Tonally as well this song offers great bandwidth due to the instrumental arrangement and high production values. The Ampollo seemed dead-on neutral without obvious emphasis on any band. A very minor general tendency had it energetically present rather than silken, midrange-centric or dark and chewy. This reminded me a bit of my Yamaha AS-2000 although here it was wildly superior on resolution and macrodynamic swing.


Classics were next via Swedish Baroque composer Johan Agrell and his Symphony in A-Major with the Helsinki Baroque Orchestra under Aapo Häkkinen, particularly the 4th movement "Presto". Here the score takes off, with rapid attacks that seem about to saw through the strings and the cembalo hammering up a storm. Whenever a system lacks structuring power, this quickly turns chaotic. As you’ll have predicted by now, the Ampollo was fully in its element.
 
If the score was a fine animal pelt, the Ampollo seemingly brushed it up against the grain to achieve the highest pile of acoustic intensity and scale. The best way to say it really was rip roaring but also accurate. With each needle apparent, the forest too was present. Tonal balance confirmed itself as impeccable and even. Enter Mozart’s Requiem in d-minor and its "Kyrie", a massive fugue for choir and orchestra, its structure unusually stern for Wolfgang Amadeus but reminiscent of grande fugue jefe J.S. Bach. The challenge here is keeping the intertwining vocal threads separate which partially run unison with the orchestra. Again Ampollo excelled. Particularly having heard this before at least once or twice, it was playfully easy to follow each choral register which remained distinct not only from the other singers but also the either supporting or contrasting instrumental lines.
 
I also noted how this reading of the Collegium Carusianum with the Kölner Kammerchor under P. Neumann had been softer over my usual reference gear.


Time to test a suspicion and insert my Funk LAP-2 preamp which usually precedes Myryad’s MXA2150.
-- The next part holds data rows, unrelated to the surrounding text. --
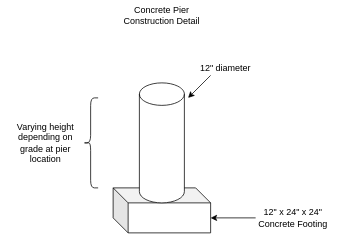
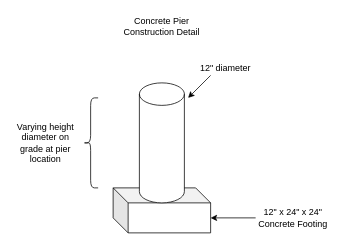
  <mxCell id="0" />
  <mxCell id="1" parent="0" />
  <mxCell id="2" value="" style="shape=cube;whiteSpace=wrap;html=1;boundedLbl=1;backgroundOutline=1;darkOpacity=0.05;darkOpacity2=0.1;" vertex="1" parent="1"><mxGeometry x="150" y="250" width="130" height="60" as="geometry" /></mxCell>
  <mxCell id="3" value="" style="shape=cylinder3;whiteSpace=wrap;html=1;boundedLbl=1;backgroundOutline=1;size=15;" vertex="1" parent="1"><mxGeometry x="185" y="110" width="60" height="160" as="geometry" /></mxCell>
  <mxCell id="4" style="rounded=0;orthogonalLoop=1;jettySize=auto;html=1;exitX=0.25;exitY=1;exitDx=0;exitDy=0;" edge="1" parent="1" source="5"><mxGeometry relative="1" as="geometry"><mxPoint x="250" y="130" as="targetPoint" /></mxGeometry></mxCell>
  <mxCell id="5" value="12&quot; diameter" style="text;html=1;strokeColor=none;fillColor=none;align=center;verticalAlign=middle;whiteSpace=wrap;rounded=0;" vertex="1" parent="1"><mxGeometry x="260" y="80" width="80" height="20" as="geometry" /></mxCell>
  <mxCell id="6" style="edgeStyle=orthogonalEdgeStyle;rounded=0;orthogonalLoop=1;jettySize=auto;html=1;entryX=0;entryY=0;entryDx=130;entryDy=40;entryPerimeter=0;" edge="1" parent="1" source="7" target="2"><mxGeometry relative="1" as="geometry" /></mxCell>
  <mxCell id="7" value="12&quot; x 24&quot; x 24&quot; Concrete Footing" style="text;html=1;strokeColor=none;fillColor=none;align=center;verticalAlign=middle;whiteSpace=wrap;rounded=0;" vertex="1" parent="1"><mxGeometry x="340" y="280" width="100" height="20" as="geometry" /></mxCell>
- <mxCell id="8" value="Concrete Pier Construction Detail" style="text;html=1;strokeColor=none;fillColor=none;align=center;verticalAlign=middle;whiteSpace=wrap;rounded=0;" vertex="1" parent="1"><mxGeometry x="150" y="5" width="130" height="30" as="geometry" /></mxCell>
+ <mxCell id="8" value="Concrete Pier Construction Detail" style="text;html=1;strokeColor=none;fillColor=none;align=center;verticalAlign=middle;whiteSpace=wrap;rounded=0;" vertex="1" parent="1"><mxGeometry x="150" y="20" width="130" height="30" as="geometry" /></mxCell>
  <mxCell id="9" value="" style="shape=curlyBracket;whiteSpace=wrap;html=1;rounded=1;" vertex="1" parent="1"><mxGeometry x="110" y="130" width="20" height="120" as="geometry" /></mxCell>
- <mxCell id="10" value="Varying height depending on grade at pier location" style="text;html=1;strokeColor=none;fillColor=none;align=center;verticalAlign=middle;whiteSpace=wrap;rounded=0;" vertex="1" parent="1"><mxGeometry x="20" y="160" width="80" height="60" as="geometry" /></mxCell>
+ <mxCell id="10" value="Varying height diameter on grade at pier location" style="text;html=1;strokeColor=none;fillColor=none;align=center;verticalAlign=middle;whiteSpace=wrap;rounded=0;" vertex="1" parent="1"><mxGeometry x="20" y="160" width="80" height="60" as="geometry" /></mxCell>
Fascinating! The mid/treble range now receded by an appreciable nuance which is less personal judgment than simple recognition about what I’m used to and which this challenging music made nicely apparent.
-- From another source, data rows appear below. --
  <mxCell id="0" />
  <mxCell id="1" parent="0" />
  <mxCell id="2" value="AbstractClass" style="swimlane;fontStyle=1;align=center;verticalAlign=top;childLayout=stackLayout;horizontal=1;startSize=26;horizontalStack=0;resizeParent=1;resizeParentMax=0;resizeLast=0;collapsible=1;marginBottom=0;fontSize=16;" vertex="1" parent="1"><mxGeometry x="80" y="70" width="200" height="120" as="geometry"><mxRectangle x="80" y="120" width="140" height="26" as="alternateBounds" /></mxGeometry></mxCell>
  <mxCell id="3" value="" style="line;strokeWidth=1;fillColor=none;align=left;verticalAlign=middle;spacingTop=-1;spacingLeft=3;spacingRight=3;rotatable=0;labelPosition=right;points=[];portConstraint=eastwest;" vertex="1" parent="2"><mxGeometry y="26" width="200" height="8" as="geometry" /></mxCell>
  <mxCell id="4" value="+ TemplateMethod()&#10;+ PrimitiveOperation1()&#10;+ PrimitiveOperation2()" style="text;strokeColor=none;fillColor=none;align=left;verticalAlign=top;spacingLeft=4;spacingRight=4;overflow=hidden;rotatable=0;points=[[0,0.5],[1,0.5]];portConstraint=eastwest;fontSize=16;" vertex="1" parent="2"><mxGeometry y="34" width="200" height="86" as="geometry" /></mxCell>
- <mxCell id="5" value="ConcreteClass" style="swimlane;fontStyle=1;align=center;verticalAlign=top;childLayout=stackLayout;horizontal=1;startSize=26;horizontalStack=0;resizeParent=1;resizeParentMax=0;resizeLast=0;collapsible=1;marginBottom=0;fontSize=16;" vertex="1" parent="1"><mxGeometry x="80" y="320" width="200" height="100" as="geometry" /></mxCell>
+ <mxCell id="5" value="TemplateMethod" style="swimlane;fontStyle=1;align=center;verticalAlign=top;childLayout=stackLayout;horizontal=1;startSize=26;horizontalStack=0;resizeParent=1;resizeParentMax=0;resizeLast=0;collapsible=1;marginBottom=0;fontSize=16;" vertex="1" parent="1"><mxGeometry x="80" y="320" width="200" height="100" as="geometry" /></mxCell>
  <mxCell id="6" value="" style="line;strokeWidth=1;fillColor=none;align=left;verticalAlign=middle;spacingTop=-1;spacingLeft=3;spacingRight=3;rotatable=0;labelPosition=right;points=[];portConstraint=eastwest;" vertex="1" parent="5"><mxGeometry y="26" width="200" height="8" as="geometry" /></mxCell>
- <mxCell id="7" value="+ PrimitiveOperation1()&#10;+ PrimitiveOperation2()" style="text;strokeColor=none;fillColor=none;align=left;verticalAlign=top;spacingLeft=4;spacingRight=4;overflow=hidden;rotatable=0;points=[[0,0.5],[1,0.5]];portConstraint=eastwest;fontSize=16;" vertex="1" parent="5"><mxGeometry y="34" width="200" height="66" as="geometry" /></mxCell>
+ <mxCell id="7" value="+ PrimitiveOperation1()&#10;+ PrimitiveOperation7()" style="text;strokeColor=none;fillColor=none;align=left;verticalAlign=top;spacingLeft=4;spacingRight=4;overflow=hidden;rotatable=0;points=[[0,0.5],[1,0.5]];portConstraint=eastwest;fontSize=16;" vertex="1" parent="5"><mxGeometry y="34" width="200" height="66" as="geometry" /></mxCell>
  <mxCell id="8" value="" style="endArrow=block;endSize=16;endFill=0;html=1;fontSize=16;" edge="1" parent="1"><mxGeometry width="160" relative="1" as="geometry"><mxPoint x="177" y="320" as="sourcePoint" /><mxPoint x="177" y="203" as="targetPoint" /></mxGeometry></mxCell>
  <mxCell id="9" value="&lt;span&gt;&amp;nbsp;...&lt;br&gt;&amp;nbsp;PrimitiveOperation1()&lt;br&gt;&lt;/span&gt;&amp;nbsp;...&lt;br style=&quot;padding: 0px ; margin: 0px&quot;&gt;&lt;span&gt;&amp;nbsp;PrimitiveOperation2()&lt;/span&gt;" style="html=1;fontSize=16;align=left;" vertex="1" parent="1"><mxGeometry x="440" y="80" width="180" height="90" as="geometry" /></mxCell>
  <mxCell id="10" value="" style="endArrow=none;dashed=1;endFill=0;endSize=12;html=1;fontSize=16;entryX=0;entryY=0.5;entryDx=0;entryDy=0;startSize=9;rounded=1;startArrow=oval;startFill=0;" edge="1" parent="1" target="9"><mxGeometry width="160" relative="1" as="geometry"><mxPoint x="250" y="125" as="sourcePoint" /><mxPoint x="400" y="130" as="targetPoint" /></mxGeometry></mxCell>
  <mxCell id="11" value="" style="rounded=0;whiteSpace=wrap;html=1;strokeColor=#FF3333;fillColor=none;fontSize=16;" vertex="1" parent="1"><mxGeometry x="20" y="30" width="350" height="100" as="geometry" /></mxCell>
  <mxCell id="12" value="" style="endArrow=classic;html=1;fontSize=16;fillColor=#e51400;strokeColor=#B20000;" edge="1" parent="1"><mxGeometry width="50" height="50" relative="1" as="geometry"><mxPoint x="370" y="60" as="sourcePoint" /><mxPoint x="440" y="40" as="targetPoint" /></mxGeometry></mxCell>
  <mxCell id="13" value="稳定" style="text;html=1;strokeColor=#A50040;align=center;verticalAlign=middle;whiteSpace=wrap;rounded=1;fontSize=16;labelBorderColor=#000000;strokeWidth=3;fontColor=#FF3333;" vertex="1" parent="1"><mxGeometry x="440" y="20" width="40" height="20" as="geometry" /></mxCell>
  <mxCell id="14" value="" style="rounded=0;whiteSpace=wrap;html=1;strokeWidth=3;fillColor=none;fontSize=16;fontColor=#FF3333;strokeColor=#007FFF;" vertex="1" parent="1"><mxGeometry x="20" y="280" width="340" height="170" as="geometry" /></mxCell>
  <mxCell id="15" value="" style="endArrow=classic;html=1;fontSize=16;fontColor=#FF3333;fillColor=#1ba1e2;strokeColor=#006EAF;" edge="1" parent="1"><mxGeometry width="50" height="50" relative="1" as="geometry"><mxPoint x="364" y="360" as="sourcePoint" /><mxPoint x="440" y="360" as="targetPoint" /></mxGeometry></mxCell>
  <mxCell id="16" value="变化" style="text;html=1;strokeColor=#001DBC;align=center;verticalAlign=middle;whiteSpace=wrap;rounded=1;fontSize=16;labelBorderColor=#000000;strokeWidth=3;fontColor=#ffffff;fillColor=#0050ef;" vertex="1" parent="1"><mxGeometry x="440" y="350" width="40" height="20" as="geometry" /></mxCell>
Since I prefer to be led by experience rather than cross off attributes from a fixed sequential list, I’ve not yet mentioned whether Ampollo can rock out. Take "That Summer At Home I Had Become The Invisible Boy" by Scottish post rockers The Twilight Sad. Just as the burbling of song, guitars, toms and melodica begins to get old about 90 seconds in, a few promising hits on a half-opened hi-hat segue into such a brutal wall-of-sound assault of electrified string instruments that the proverbial hackles raise. All hands on deck, controls fully clockwise! Paired with my Neat Momentum-4i, the amp simply went to work without hesitation or complaint.
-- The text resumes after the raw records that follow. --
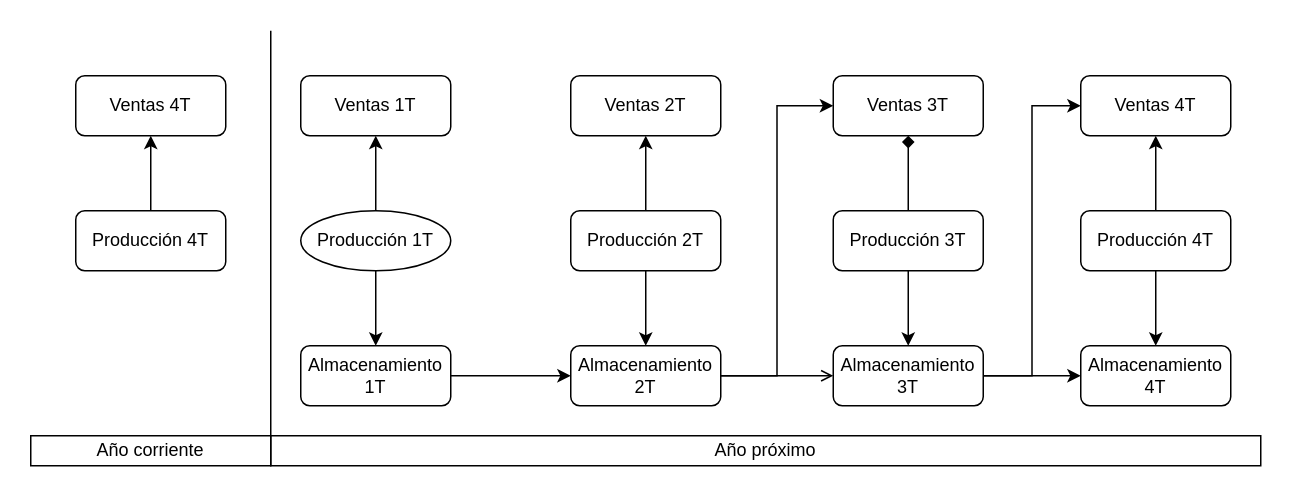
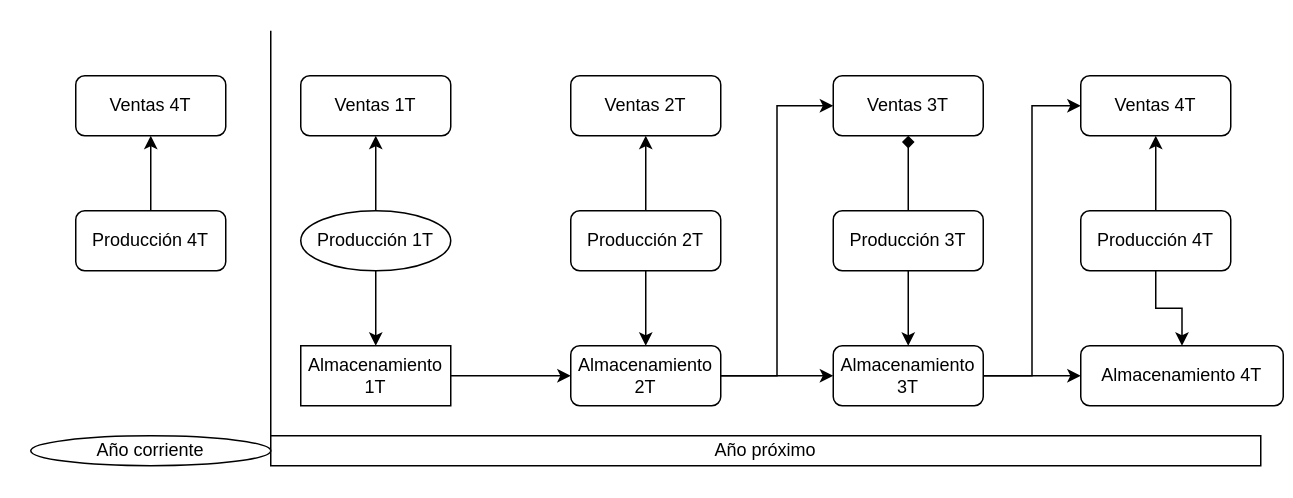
  <mxCell id="0" />
  <mxCell id="1" parent="0" />
  <mxCell id="2" style="edgeStyle=orthogonalEdgeStyle;rounded=0;orthogonalLoop=1;jettySize=auto;html=1;exitX=0.5;exitY=0;exitDx=0;exitDy=0;entryX=0.5;entryY=1;entryDx=0;entryDy=0;" edge="1" parent="1" source="4" target="5"><mxGeometry relative="1" as="geometry" /></mxCell>
  <mxCell id="3" style="edgeStyle=orthogonalEdgeStyle;rounded=0;orthogonalLoop=1;jettySize=auto;html=1;exitX=0.5;exitY=1;exitDx=0;exitDy=0;entryX=0.5;entryY=0;entryDx=0;entryDy=0;" edge="1" parent="1" source="4" target="7"><mxGeometry relative="1" as="geometry" /></mxCell>
  <mxCell id="4" value="Producción 1T" style="ellipse;whiteSpace=wrap;html=1;" vertex="1" parent="1"><mxGeometry x="200" y="140" width="100" height="40" as="geometry" /></mxCell>
  <mxCell id="5" value="Ventas 1T" style="rounded=1;whiteSpace=wrap;html=1;" vertex="1" parent="1"><mxGeometry x="200" y="50" width="100" height="40" as="geometry" /></mxCell>
  <mxCell id="6" style="edgeStyle=orthogonalEdgeStyle;rounded=0;orthogonalLoop=1;jettySize=auto;html=1;exitX=1;exitY=0.5;exitDx=0;exitDy=0;entryX=0;entryY=0.5;entryDx=0;entryDy=0;" edge="1" parent="1" source="7" target="14"><mxGeometry relative="1" as="geometry" /></mxCell>
- <mxCell id="7" value="Almacenamiento 1T" style="rounded=1;whiteSpace=wrap;html=1;" vertex="1" parent="1"><mxGeometry x="200" y="230" width="100" height="40" as="geometry" /></mxCell>
+ <mxCell id="7" value="Almacenamiento 1T" style="whiteSpace=wrap;html=1;rounded=0;" vertex="1" parent="1"><mxGeometry x="200" y="230" width="100" height="40" as="geometry" /></mxCell>
  <mxCell id="8" style="edgeStyle=orthogonalEdgeStyle;rounded=0;orthogonalLoop=1;jettySize=auto;html=1;exitX=0.5;exitY=1;exitDx=0;exitDy=0;entryX=0.5;entryY=0;entryDx=0;entryDy=0;" edge="1" parent="1" source="10" target="14"><mxGeometry relative="1" as="geometry" /></mxCell>
  <mxCell id="9" style="edgeStyle=orthogonalEdgeStyle;rounded=0;orthogonalLoop=1;jettySize=auto;html=1;exitX=0.5;exitY=0;exitDx=0;exitDy=0;entryX=0.5;entryY=1;entryDx=0;entryDy=0;" edge="1" parent="1" source="10" target="11"><mxGeometry relative="1" as="geometry" /></mxCell>
  <mxCell id="10" value="Producción 2T" style="rounded=1;whiteSpace=wrap;html=1;" vertex="1" parent="1"><mxGeometry x="380" y="140" width="100" height="40" as="geometry" /></mxCell>
  <mxCell id="11" value="Ventas 2T" style="rounded=1;whiteSpace=wrap;html=1;" vertex="1" parent="1"><mxGeometry x="380" y="50" width="100" height="40" as="geometry" /></mxCell>
  <mxCell id="12" style="edgeStyle=orthogonalEdgeStyle;rounded=0;orthogonalLoop=1;jettySize=auto;html=1;exitX=1;exitY=0.5;exitDx=0;exitDy=0;entryX=0;entryY=0.5;entryDx=0;entryDy=0;" edge="1" parent="1" source="14" target="18"><mxGeometry relative="1" as="geometry" /></mxCell>
- <mxCell id="13" style="edgeStyle=orthogonalEdgeStyle;rounded=0;orthogonalLoop=1;jettySize=auto;html=1;exitX=1;exitY=0.5;exitDx=0;exitDy=0;entryX=0;entryY=0.5;entryDx=0;entryDy=0;endArrow=open;" edge="1" parent="1" source="14" target="21"><mxGeometry relative="1" as="geometry" /></mxCell>
+ <mxCell id="13" style="edgeStyle=orthogonalEdgeStyle;rounded=0;orthogonalLoop=1;jettySize=auto;html=1;exitX=1;exitY=0.5;exitDx=0;exitDy=0;entryX=0;entryY=0.5;entryDx=0;entryDy=0;" edge="1" parent="1" source="14" target="21"><mxGeometry relative="1" as="geometry" /></mxCell>
  <mxCell id="14" value="Almacenamiento 2T" style="rounded=1;whiteSpace=wrap;html=1;" vertex="1" parent="1"><mxGeometry x="380" y="230" width="100" height="40" as="geometry" /></mxCell>
  <mxCell id="15" style="edgeStyle=orthogonalEdgeStyle;rounded=0;orthogonalLoop=1;jettySize=auto;html=1;exitX=0.5;exitY=0;exitDx=0;exitDy=0;entryX=0.5;entryY=1;entryDx=0;entryDy=0;endArrow=diamond;" edge="1" parent="1" source="17" target="18"><mxGeometry relative="1" as="geometry" /></mxCell>
  <mxCell id="16" style="edgeStyle=orthogonalEdgeStyle;rounded=0;orthogonalLoop=1;jettySize=auto;html=1;exitX=0.5;exitY=1;exitDx=0;exitDy=0;" edge="1" parent="1" source="17" target="21"><mxGeometry relative="1" as="geometry" /></mxCell>
  <mxCell id="17" value="Producción 3T" style="rounded=1;whiteSpace=wrap;html=1;" vertex="1" parent="1"><mxGeometry x="555" y="140" width="100" height="40" as="geometry" /></mxCell>
  <mxCell id="18" value="Ventas 3T" style="rounded=1;whiteSpace=wrap;html=1;" vertex="1" parent="1"><mxGeometry x="555" y="50" width="100" height="40" as="geometry" /></mxCell>
  <mxCell id="19" style="edgeStyle=orthogonalEdgeStyle;rounded=0;orthogonalLoop=1;jettySize=auto;html=1;exitX=1;exitY=0.5;exitDx=0;exitDy=0;entryX=0;entryY=0.5;entryDx=0;entryDy=0;" edge="1" parent="1" source="21" target="26"><mxGeometry relative="1" as="geometry" /></mxCell>
  <mxCell id="20" style="edgeStyle=orthogonalEdgeStyle;rounded=0;orthogonalLoop=1;jettySize=auto;html=1;exitX=1;exitY=0.5;exitDx=0;exitDy=0;entryX=0;entryY=0.5;entryDx=0;entryDy=0;" edge="1" parent="1" source="21" target="25"><mxGeometry relative="1" as="geometry" /></mxCell>
  <mxCell id="21" value="Almacenamiento 3T" style="rounded=1;whiteSpace=wrap;html=1;" vertex="1" parent="1"><mxGeometry x="555" y="230" width="100" height="40" as="geometry" /></mxCell>
  <mxCell id="22" style="edgeStyle=orthogonalEdgeStyle;rounded=0;orthogonalLoop=1;jettySize=auto;html=1;exitX=0.5;exitY=0;exitDx=0;exitDy=0;entryX=0.5;entryY=1;entryDx=0;entryDy=0;" edge="1" parent="1" source="24" target="25"><mxGeometry relative="1" as="geometry" /></mxCell>
  <mxCell id="23" style="edgeStyle=orthogonalEdgeStyle;rounded=0;orthogonalLoop=1;jettySize=auto;html=1;exitX=0.5;exitY=1;exitDx=0;exitDy=0;" edge="1" parent="1" source="24" target="26"><mxGeometry relative="1" as="geometry" /></mxCell>
  <mxCell id="24" value="Producción 4T" style="rounded=1;whiteSpace=wrap;html=1;" vertex="1" parent="1"><mxGeometry x="720" y="140" width="100" height="40" as="geometry" /></mxCell>
  <mxCell id="25" value="Ventas 4T" style="rounded=1;whiteSpace=wrap;html=1;" vertex="1" parent="1"><mxGeometry x="720" y="50" width="100" height="40" as="geometry" /></mxCell>
- <mxCell id="26" value="Almacenamiento 4T" style="rounded=1;whiteSpace=wrap;html=1;" vertex="1" parent="1"><mxGeometry x="720" y="230" width="100" height="40" as="geometry" /></mxCell>
+ <mxCell id="26" value="Almacenamiento 4T" style="rounded=1;whiteSpace=wrap;html=1;" vertex="1" parent="1"><mxGeometry x="720" y="230" width="135" height="40" as="geometry" /></mxCell>
  <mxCell id="27" style="edgeStyle=orthogonalEdgeStyle;rounded=0;orthogonalLoop=1;jettySize=auto;html=1;exitX=0.5;exitY=0;exitDx=0;exitDy=0;entryX=0.5;entryY=1;entryDx=0;entryDy=0;" edge="1" parent="1" source="28" target="29"><mxGeometry relative="1" as="geometry" /></mxCell>
  <mxCell id="28" value="Producción 4T" style="rounded=1;whiteSpace=wrap;html=1;" vertex="1" parent="1"><mxGeometry x="50" y="140" width="100" height="40" as="geometry" /></mxCell>
  <mxCell id="29" value="Ventas 4T" style="rounded=1;whiteSpace=wrap;html=1;" vertex="1" parent="1"><mxGeometry x="50" y="50" width="100" height="40" as="geometry" /></mxCell>
  <mxCell id="30" value="Año próximo" style="rounded=0;whiteSpace=wrap;html=1;" vertex="1" parent="1"><mxGeometry x="180" y="290" width="660" height="20" as="geometry" /></mxCell>
- <mxCell id="31" value="Año corriente" style="rounded=0;whiteSpace=wrap;html=1;" vertex="1" parent="1"><mxGeometry y="290" width="160" height="20" as="geometry" x="20" /></mxCell>
+ <mxCell id="31" value="Año corriente" style="ellipse;whiteSpace=wrap;html=1;" vertex="1" parent="1"><mxGeometry y="290" width="160" height="20" as="geometry" x="20" /></mxCell>
  <mxCell id="32" value="" style="endArrow=none;html=1;exitX=0;exitY=0;exitDx=0;exitDy=0;" edge="1" parent="1" source="30"><mxGeometry width="50" height="50" relative="1" as="geometry"><mxPoint x="340" y="290" as="sourcePoint" /><mxPoint x="180" as="targetPoint" y="20" /></mxGeometry></mxCell>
Like an apothecary it coolly reached into a drawer for a package of 'Rock ‘n Roll 400 Retard' and plunked it down on the counter. Which doesn’t imply lack of bite. Ampollo did hit the gas and shoved gnarly guitars into the listening space but did so completely unfazed, sans distortion, bass boom, bass uncertainty or ear-wilting harmonic screams despite utterly fearless crash cymbal violence.